Article Text
Abstract
Presentation A 35 year-old lady presented with headache, tinnitus and papilloedema. LP showed raised CSF pressure. Acetazolamide was commenced for presumed idiopathic intracranial hypertension with atypical phenotype but papilloedema persisted despite increasing dosage.
CTV showed a non-occlusive right sigmoid sinus filling defect with bilateral transverse sinus stenosis. Prominent, tortuous veins straddled the tentorium, indicating venous hypertension.
Angiography identified a dural A-V fistula involving the torcula and right transverse sinus. Tributaries included bilateral MMA and occipital artery branches, bilateral posterior meningeal branches via vertebral arteries, tentorial PCA branches, meningo-hypophyseal/inferolateral trunk and distal PCA branches. The transverse sinus, posterior aspect of superior sagittal sinus and straight sinus drained the fistula exclusively.

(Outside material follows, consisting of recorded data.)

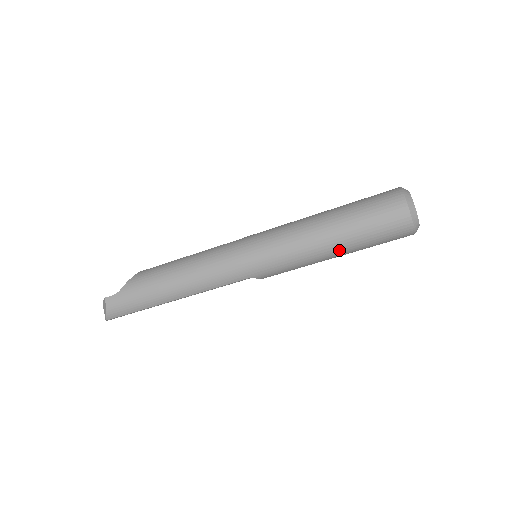
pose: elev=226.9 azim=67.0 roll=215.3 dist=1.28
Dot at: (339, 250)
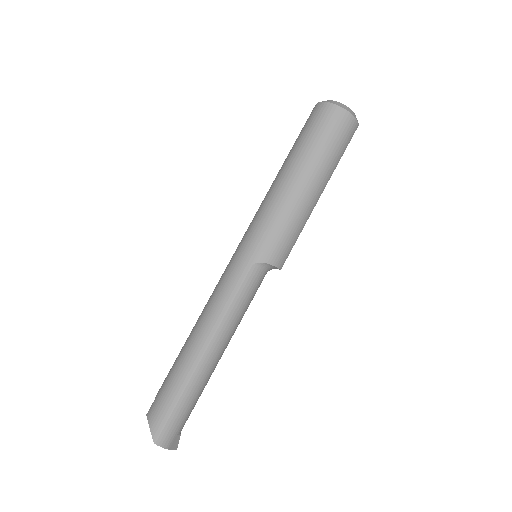
Dot at: (301, 173)
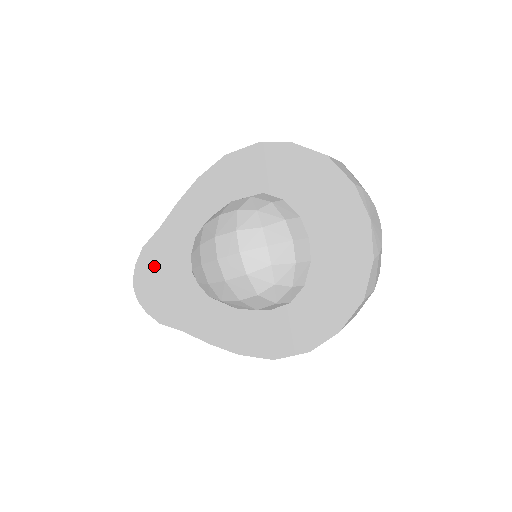
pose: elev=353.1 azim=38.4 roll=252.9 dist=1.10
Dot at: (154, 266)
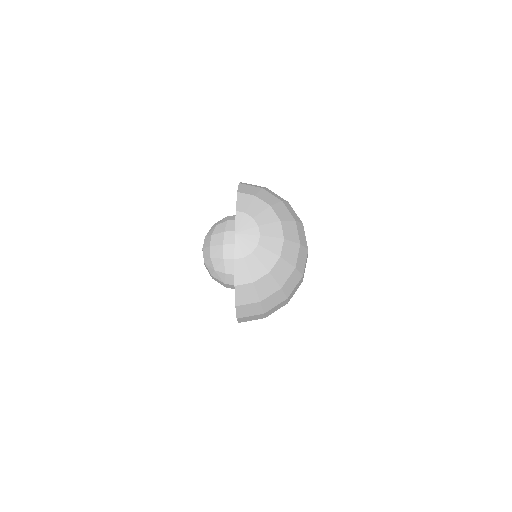
Dot at: occluded
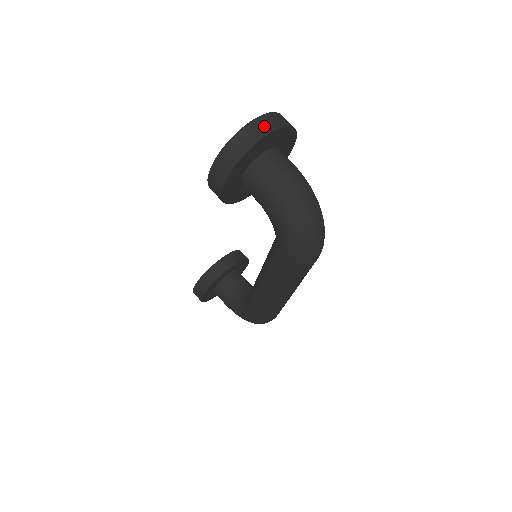
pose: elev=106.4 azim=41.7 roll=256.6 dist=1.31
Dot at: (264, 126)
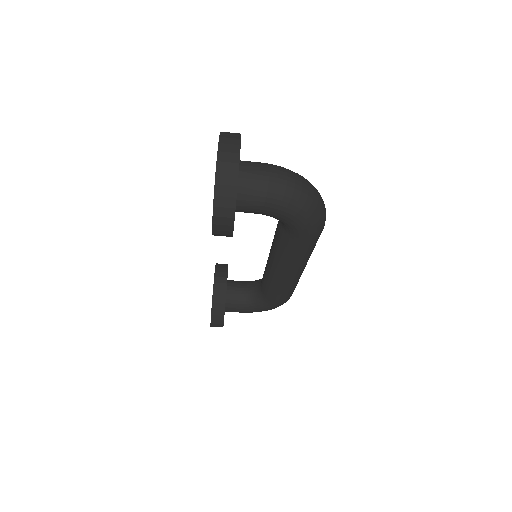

Intervention The fistula was embolised in two stages. At first stage, detachable coils were deployed along the right transverse sinus and Onyx18 was injected trans-arterially into the right middle meningeal and occipital feeders. At second stage, Onyx18 was injected into the right occipital artery feeders with good fistula/feeder penetration and satisfactory angiographic result.
Follow-Up Headaches and tinnitus due to fistula-induced raised ICP initially resolved but headaches recurred after a few months, again with raised CSF pressure. Angiography showed fistula resolution but with regression of the collateral venous outflow back to the normal sigmoid/jugular pattern. At this point, raised ICP was deemed secondary to left sigmoid stenosis, the right transverse sinus having been endovascularly occluded. The left transverse-sigmoid stenosis pressure gradient was 22mHg and a sinus stent was therefore inserted. CTV demonstrated satisfactory stent placement and disc swelling resolved.